Friday came and I was summoned back to playing a wounded Crimean soldier. This time however, it was more of a big league production. The venue was the Central Hall of St. Thomas' where at lunchtime, the hallway resembles that of Oxford Street minus the traffic sign. I've never felt so exposed in my entire life. But then again,
shy is the word I find too easy to define that it doesn't scare me anymore. In fact, the word
social is too intimidating to learn that I try to practise it with so much gusto hoping that someday I'd learn the craft of being timid.


OK. That is digressing from the main point about defining my week that just whizzed me by.
After work, I suddenly had a craving for sushi or anything fishy. My colleague said that he once tried eating fish where the poor animal was still breathing through its gills on the plate. That didn't put me off dinner but was thoroughly disappointed with
Feng Sushi restaurant. It was pricey (Borough Market) but was understandable for its location. It proves that being social is more important that physical nourishment. The people around you, feed you more than enough to allay your anxiety-laden self. The last time I checked, belongingness according to Maslow is still a need.

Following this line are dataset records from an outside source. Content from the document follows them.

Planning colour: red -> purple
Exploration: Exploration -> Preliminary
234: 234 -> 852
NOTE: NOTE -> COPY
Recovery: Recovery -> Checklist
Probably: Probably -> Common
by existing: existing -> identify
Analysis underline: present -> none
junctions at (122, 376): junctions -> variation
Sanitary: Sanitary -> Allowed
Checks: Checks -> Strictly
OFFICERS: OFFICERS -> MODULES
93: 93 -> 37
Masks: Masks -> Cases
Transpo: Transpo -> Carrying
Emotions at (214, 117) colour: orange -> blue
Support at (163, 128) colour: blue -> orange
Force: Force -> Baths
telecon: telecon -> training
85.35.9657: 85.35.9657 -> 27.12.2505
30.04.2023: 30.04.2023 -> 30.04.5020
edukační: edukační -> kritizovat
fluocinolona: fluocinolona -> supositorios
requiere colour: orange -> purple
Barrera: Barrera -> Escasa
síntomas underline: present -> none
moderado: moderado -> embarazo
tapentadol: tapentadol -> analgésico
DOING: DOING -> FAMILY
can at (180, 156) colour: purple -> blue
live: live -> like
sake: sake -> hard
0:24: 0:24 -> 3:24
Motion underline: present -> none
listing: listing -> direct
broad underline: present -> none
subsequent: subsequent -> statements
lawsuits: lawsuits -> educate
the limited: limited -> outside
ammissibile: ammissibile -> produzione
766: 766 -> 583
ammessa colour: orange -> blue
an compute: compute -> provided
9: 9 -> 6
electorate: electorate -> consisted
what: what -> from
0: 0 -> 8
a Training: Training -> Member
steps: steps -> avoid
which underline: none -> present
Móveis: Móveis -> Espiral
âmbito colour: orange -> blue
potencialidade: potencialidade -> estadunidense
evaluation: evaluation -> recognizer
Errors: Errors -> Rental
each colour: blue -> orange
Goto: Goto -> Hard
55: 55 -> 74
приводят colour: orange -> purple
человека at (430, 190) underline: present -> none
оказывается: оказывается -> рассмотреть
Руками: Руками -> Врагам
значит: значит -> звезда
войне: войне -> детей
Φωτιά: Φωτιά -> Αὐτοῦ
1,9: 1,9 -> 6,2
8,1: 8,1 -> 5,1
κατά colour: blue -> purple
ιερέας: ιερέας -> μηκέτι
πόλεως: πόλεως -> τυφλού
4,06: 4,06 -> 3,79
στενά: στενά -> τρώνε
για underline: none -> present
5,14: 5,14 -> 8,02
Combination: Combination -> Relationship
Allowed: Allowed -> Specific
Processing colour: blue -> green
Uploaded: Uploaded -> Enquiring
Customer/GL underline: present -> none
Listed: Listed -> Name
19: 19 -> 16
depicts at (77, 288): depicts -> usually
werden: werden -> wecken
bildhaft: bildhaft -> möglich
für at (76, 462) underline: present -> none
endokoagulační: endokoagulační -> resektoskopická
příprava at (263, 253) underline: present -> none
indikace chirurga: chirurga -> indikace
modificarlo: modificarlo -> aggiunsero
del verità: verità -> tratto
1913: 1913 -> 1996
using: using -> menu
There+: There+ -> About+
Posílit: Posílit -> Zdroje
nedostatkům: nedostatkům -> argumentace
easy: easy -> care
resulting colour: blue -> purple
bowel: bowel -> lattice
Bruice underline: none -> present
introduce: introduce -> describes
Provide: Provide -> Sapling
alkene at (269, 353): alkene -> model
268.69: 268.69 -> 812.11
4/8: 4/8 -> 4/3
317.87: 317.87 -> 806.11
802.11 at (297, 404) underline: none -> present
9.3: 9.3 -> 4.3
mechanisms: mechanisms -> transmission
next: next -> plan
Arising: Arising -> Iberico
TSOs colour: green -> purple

OK. I am digressing yet again. But the week's been
crazy good. It means being productive and challenging yet not physically fulfilling. It defeats the reason why Nursing is a vocation. It becomes an art form. Also, my Friday afterwork routine has drastically changed. This is just in keeping harmony with the past
crazy good week. Routine is tip-top (according to an OCB) but a diversion road gives you new visuals. It adds to your fresh perspectives.
I guess that sushi place was expensive because I still savour the sea and its creatures inside my mouth. A seemingly new experience lasts longer than usual.